Энн Бенсон
«Чумные истории»
Посвящается Роберту — в подарок на двадцатилетие
Пролог
Роберт Сарин осторожно, прижимая к груди заплесневелый фолиант, опустился в старое деревянное кресло-качалку и заерзал, поудобнее устраивая непослушные ноги. Наконец усевшись, он положил книгу на колени, прикрыл ладонями растрескавшийся кожаный переплет. Кресло медленно закачалось, и он погрузился в размышления о том, как проживет день грядущий и день следующий, и как справится с тем, что ему предстоит и что ему еще неведомо. Невидящими глазами он смотрел на неподвижно лежавшую в постели древнюю старуху, чей взгляд, не менее неподвижный, был устремлен к соломенному потолку, словно старуха высматривала там следы ненавистных тварей, имевших глупость сунуться в ее безупречный дом.
«Вон, проклятая крыса!» — говаривала она всякий раз, если вдруг случайная мышка забиралась в ее владения, и начинала перечислять способы, как расправиться с незваной гостьей, заливаясь злорадным смехом, и сын ее, сам давно немолодой, неусыпно несший службу подле постели, слышал в нем мстительные нотки. Ребенком он порой до того пугался силы, скрытой в словах матери, что забирался под ту самую кровать, на которой она теперь лежала, и только и мог, что робко выглядывать оттуда, рассматривая соломенный потолок.
Тогда, в молодости, мать его была отнюдь не тем человеком, с кем можно было бы пошутить, и, насколько он помнил, «проклятые крысы», будто понимая это, спешили скорее убраться. Теперь, на десятом десятке, когда тело ее одряхлело, кожа стала почти прозрачной, а глаза помутнели, только ум ее не утратил силы. На краю пропасти она все еще с отчаянным упорством продолжала цепляться за жизнь, будто смерть собралась явиться за ней слишком рано и колокол, который должен был о ней прозвонить, заслуживал сам быть расколот. Она не была готова к уходу в небытие и, как подумал сын с долей грусти, никогда не будет готова. Не раз она говорила ему, голосом ломким и полным горечи, что еще не закончила земных дел. А он, несмотря на свой страх перед ней, все же ее любил. Обязанный ей всем, что умел, он тоже не был готов с ней расстаться.
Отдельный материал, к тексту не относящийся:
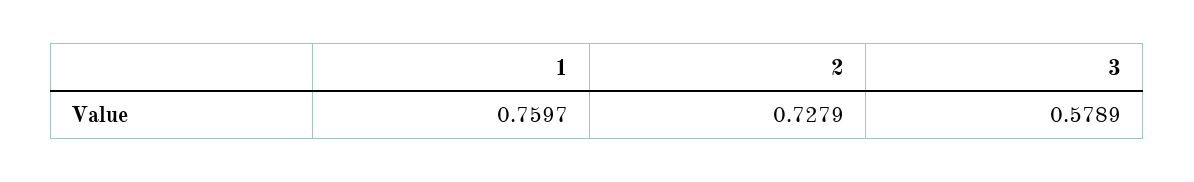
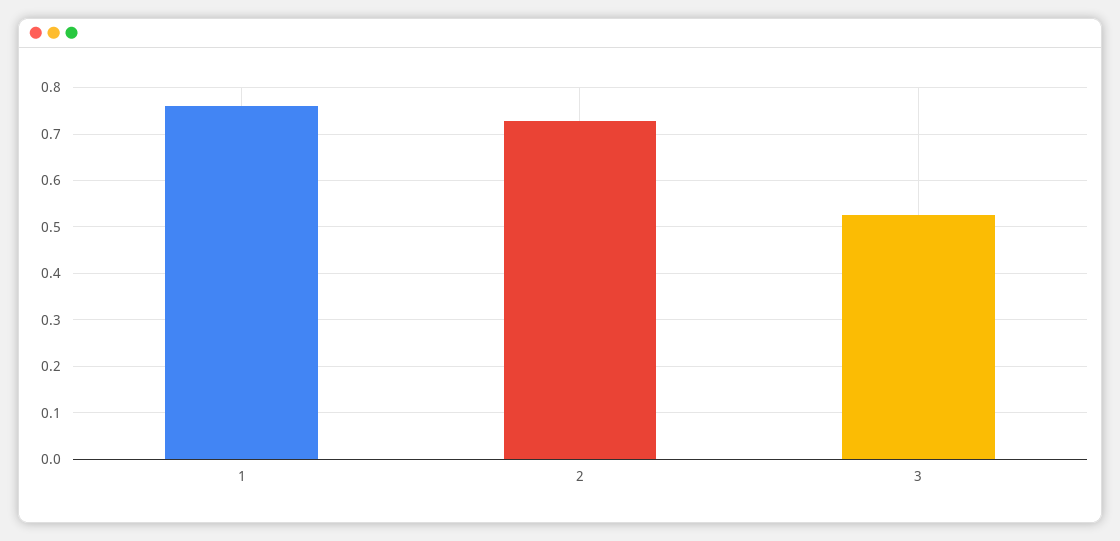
  {
    "1": 0.7597,
    "2": 0.7279,
-   "3": 0.5789
+   "3": 0.52
  }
Он смотрел на голубые жилки, просвечивающие сквозь похожую на пергамент кожу, не понимая, как у этого сердца, чьи стенки наверняка сами стали тоньше бумаги, хватает сил гнать кровь, наполняющую их голубизной. Лицо ее, такое прежде ясное и чистое, теперь было сплошь изрезано морщинами и складками, испещрено теми темными пятнами, которые, однажды появившись, навсегда ложатся, будто грязные брызги, знаменуя собой приход старости. Дыхание ее с каждым вдохом становилось все медленнее, и Сарин знал, что вот-вот наступит минута, когда пауза между вдохом и выдохом затянется настолько, что легкие окончательно выбьются из ритма.
«Неужели это и есть конец? — думал Сарин. — Всего-навсего нарушение ритма». Быть не может — для того чтобы уничтожить тело, работавшее почти целый век, одного ритма мало, нужно что-то еще. Он вынул перо, лежавшее между страницами фолианта вместо закладки, и, протянув руку, поднес его к губам и носу матери. Перо еле заметно затрепетало, и трепетания повторялись равномерно каждые несколько секунд. Оно вздрогнуло несколько раз подряд, когда старуха вздохнула глубоко и протяжно, а потом вдруг замерло я осталось неподвижным в его руке. Он подержал его, как ему показалось, бесконечно долго, и наконец уверился, что мать отошла. Тогда он опустил голову и тихо заплакал, и слезы его бесшумным дождем полились на белесый от плесени переплет.